→ Goal of the exercise
Rewrite the rows starting at the line that contains "31. DECEMBAR/PROSINAC, 2025." and ending after the line that contains "Verliezers hebben een excuus, winnaars". Change every "Radio magazin" to "Radio program" and leave everything else as it is.

Data entries

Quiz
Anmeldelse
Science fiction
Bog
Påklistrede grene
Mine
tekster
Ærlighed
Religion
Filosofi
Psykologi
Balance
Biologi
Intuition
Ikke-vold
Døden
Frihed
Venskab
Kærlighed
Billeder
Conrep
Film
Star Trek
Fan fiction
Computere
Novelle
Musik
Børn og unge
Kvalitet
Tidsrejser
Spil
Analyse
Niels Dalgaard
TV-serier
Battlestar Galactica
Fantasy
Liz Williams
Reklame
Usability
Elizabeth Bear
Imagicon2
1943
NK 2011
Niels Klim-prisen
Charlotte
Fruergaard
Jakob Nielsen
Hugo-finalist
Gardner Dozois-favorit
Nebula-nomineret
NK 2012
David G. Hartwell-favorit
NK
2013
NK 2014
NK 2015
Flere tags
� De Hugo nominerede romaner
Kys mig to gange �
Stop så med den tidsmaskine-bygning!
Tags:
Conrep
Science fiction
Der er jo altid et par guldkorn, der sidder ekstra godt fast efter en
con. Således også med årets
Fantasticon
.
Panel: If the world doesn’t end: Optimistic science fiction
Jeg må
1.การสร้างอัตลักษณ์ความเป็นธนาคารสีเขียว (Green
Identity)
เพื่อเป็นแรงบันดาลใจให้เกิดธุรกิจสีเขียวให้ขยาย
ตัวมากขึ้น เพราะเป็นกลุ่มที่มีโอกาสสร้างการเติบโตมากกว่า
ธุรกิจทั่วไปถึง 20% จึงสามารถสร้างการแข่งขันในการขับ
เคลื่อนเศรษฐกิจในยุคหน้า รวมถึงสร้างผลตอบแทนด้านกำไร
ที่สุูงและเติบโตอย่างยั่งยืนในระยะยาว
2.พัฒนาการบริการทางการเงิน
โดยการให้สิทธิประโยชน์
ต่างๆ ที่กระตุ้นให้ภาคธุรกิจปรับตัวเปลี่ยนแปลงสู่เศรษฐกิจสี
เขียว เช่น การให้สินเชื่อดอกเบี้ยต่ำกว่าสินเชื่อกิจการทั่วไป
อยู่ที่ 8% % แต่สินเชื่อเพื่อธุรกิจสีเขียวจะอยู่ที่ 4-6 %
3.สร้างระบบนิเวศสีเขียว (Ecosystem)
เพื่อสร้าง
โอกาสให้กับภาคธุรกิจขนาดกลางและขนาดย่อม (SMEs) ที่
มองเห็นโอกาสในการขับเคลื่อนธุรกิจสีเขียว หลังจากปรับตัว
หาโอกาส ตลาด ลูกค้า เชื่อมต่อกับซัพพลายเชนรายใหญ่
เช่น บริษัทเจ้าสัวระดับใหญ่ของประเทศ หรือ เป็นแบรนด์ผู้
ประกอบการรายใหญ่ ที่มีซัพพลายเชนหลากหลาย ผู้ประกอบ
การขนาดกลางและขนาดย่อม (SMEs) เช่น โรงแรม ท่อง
--
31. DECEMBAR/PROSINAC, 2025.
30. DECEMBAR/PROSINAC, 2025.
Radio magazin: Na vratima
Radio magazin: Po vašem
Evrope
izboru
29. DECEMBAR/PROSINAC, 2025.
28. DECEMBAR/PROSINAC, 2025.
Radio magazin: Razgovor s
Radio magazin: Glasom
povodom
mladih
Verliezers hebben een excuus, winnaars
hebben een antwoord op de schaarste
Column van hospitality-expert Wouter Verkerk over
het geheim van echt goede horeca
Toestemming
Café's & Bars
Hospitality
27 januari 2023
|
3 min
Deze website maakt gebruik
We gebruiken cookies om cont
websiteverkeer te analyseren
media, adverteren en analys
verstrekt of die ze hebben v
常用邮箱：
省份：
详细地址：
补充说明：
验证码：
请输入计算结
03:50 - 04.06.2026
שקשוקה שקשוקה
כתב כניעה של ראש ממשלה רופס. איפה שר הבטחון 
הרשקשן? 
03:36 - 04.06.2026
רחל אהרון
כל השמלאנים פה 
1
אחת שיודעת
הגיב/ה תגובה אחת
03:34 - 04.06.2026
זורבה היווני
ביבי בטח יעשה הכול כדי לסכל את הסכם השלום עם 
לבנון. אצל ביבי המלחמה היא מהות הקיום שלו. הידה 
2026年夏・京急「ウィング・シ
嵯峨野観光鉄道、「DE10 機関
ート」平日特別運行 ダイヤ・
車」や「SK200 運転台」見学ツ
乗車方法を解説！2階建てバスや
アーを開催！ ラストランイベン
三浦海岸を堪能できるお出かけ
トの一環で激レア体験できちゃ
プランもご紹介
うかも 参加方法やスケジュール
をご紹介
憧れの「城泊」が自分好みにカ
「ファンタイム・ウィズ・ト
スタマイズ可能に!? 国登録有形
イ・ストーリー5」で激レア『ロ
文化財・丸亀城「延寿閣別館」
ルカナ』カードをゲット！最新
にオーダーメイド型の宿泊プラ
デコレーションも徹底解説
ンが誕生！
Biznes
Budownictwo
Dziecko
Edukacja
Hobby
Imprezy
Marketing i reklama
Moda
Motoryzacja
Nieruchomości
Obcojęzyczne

→ Response
31. DECEMBAR/PROSINAC, 2025.
30. DECEMBAR/PROSINAC, 2025.
Radio program: Na vratima
Radio program: Po vašem
Evrope
izboru
29. DECEMBAR/PROSINAC, 2025.
28. DECEMBAR/PROSINAC, 2025.
Radio program: Razgovor s
Radio program: Glasom
povodom
mladih
Verliezers hebben een excuus, winnaars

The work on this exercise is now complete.